Required work:
Restate exactly the lines that run from the start of the records below to the line containing "Ένα cookie για το", counting both ends, and nothing else; pictures stay out.

Entries shown:
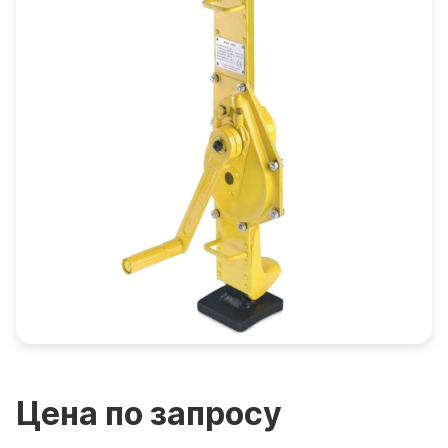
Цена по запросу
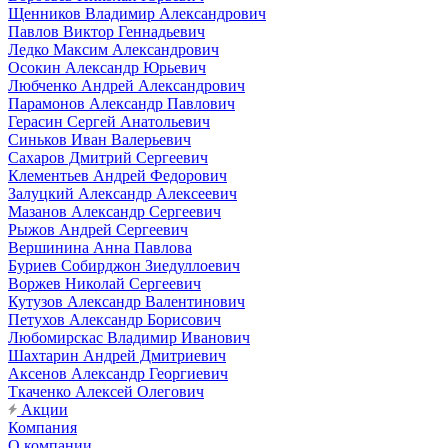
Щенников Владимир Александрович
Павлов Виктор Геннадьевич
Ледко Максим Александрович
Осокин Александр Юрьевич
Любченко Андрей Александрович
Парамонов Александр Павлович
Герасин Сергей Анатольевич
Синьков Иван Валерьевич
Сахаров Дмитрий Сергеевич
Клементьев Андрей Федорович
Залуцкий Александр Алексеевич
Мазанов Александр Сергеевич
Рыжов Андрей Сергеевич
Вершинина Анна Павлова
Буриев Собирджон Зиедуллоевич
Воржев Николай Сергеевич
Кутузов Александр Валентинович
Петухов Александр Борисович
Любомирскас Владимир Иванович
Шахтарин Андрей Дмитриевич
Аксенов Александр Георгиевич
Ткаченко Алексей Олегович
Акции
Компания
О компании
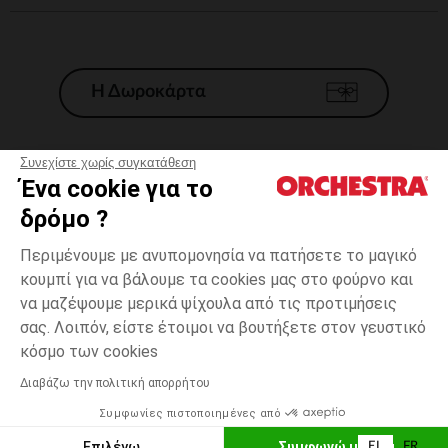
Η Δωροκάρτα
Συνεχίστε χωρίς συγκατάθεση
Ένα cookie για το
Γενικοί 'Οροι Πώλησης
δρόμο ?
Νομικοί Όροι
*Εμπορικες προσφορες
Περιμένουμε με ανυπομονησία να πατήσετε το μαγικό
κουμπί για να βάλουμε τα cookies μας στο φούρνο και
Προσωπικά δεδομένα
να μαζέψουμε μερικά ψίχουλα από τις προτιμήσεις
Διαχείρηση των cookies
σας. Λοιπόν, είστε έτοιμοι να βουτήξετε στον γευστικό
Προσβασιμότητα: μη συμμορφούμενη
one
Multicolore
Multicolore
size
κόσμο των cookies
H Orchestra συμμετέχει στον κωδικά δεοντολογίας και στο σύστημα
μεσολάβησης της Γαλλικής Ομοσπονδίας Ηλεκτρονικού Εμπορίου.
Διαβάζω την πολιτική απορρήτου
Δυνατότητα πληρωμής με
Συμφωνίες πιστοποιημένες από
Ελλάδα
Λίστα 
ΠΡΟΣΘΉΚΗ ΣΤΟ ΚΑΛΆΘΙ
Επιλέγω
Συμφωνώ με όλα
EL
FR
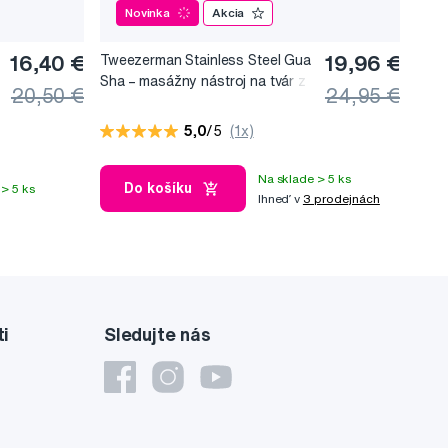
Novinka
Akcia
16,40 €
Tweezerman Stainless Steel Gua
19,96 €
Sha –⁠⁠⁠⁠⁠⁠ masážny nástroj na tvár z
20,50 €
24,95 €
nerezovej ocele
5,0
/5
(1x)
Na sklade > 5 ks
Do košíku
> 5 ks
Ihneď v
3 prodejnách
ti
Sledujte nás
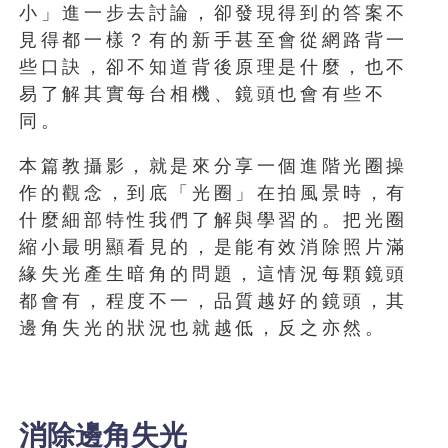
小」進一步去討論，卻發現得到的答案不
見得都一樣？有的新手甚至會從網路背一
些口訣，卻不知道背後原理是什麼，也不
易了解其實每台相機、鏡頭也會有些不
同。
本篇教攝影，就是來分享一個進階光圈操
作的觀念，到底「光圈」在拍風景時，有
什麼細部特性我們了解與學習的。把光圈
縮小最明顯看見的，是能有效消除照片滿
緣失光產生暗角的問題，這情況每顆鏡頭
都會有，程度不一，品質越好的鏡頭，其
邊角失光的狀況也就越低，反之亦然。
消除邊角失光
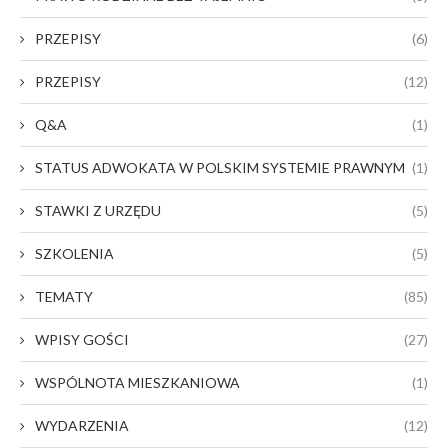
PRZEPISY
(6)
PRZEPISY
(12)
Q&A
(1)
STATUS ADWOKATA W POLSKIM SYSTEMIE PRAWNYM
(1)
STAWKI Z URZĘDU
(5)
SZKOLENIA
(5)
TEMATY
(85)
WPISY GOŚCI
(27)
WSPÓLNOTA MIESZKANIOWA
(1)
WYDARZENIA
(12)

Reply:
Цена по запросу
Щенников Владимир Александрович
Павлов Виктор Геннадьевич
Ледко Максим Александрович
Осокин Александр Юрьевич
Любченко Андрей Александрович
Парамонов Александр Павлович
Герасин Сергей Анатольевич
Синьков Иван Валерьевич
Сахаров Дмитрий Сергеевич
Клементьев Андрей Федорович
Залуцкий Александр Алексеевич
Мазанов Александр Сергеевич
Рыжов Андрей Сергеевич
Вершинина Анна Павлова
Буриев Собирджон Зиедуллоевич
Воржев Николай Сергеевич
Кутузов Александр Валентинович
Петухов Александр Борисович
Любомирскас Владимир Иванович
Шахтарин Андрей Дмитриевич
Аксенов Александр Георгиевич
Ткаченко Алексей Олегович
Акции
Компания
О компании
Η Δωροκάρτα
Συνεχίστε χωρίς συγκατάθεση
Ένα cookie για το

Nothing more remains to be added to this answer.